= Problem description =
Nothing but the lines from the one with "mouse_move(487, 229)" down to the one with "scroll(504, 231, up, 3)" should be returned, exactly and with both ends included, from the material below.

BEGIN Entries supplied

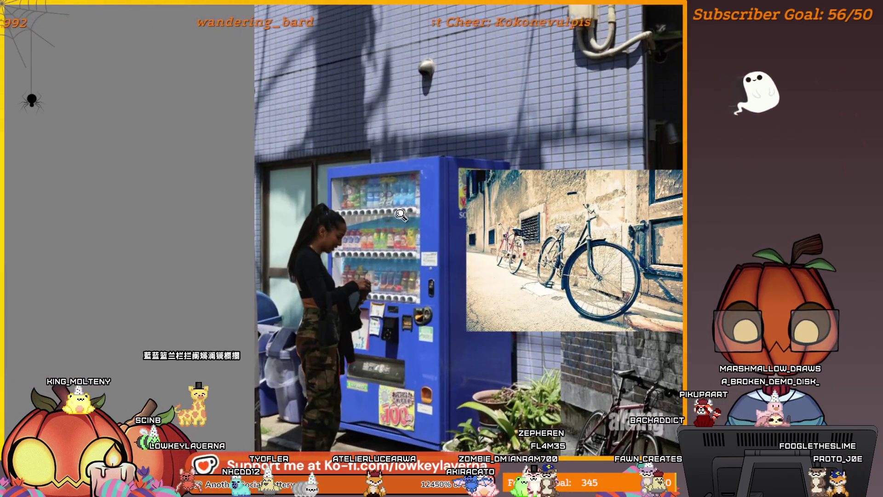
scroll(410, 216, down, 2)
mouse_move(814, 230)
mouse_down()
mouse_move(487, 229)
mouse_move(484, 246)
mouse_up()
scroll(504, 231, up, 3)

END Entries supplied
BEGIN Entries supplied

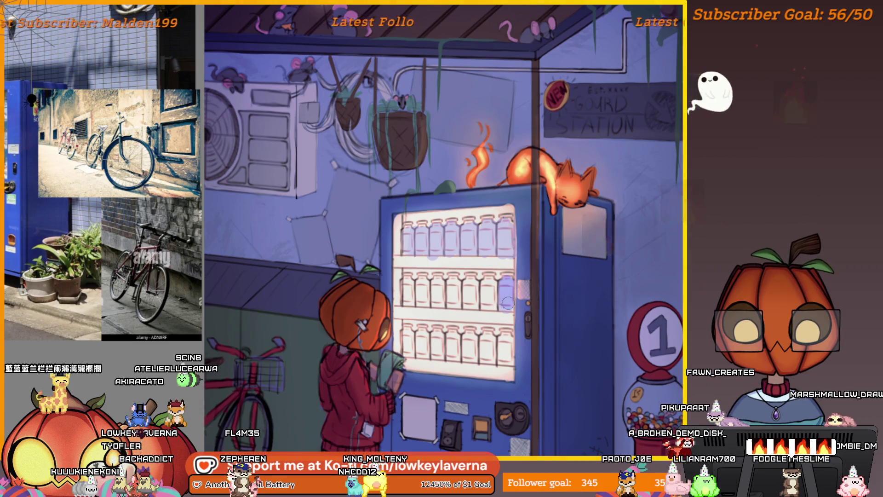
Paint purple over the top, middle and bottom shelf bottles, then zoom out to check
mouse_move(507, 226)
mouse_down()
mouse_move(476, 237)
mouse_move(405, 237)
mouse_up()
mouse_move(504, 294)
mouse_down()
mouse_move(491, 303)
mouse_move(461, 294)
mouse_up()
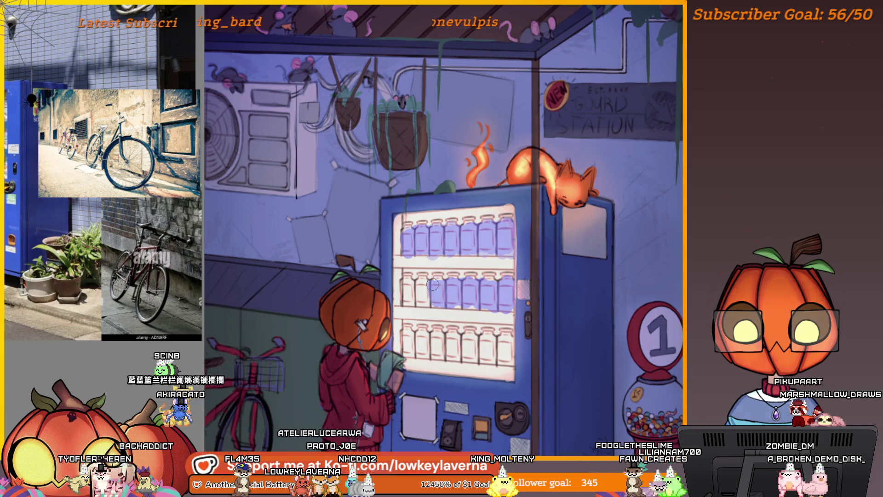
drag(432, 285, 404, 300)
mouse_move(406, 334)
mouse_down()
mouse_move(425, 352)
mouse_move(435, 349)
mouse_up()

END Entries supplied

= Solution to this exercise =
mouse_move(487, 229)
mouse_move(484, 246)
mouse_up()
scroll(504, 231, up, 3)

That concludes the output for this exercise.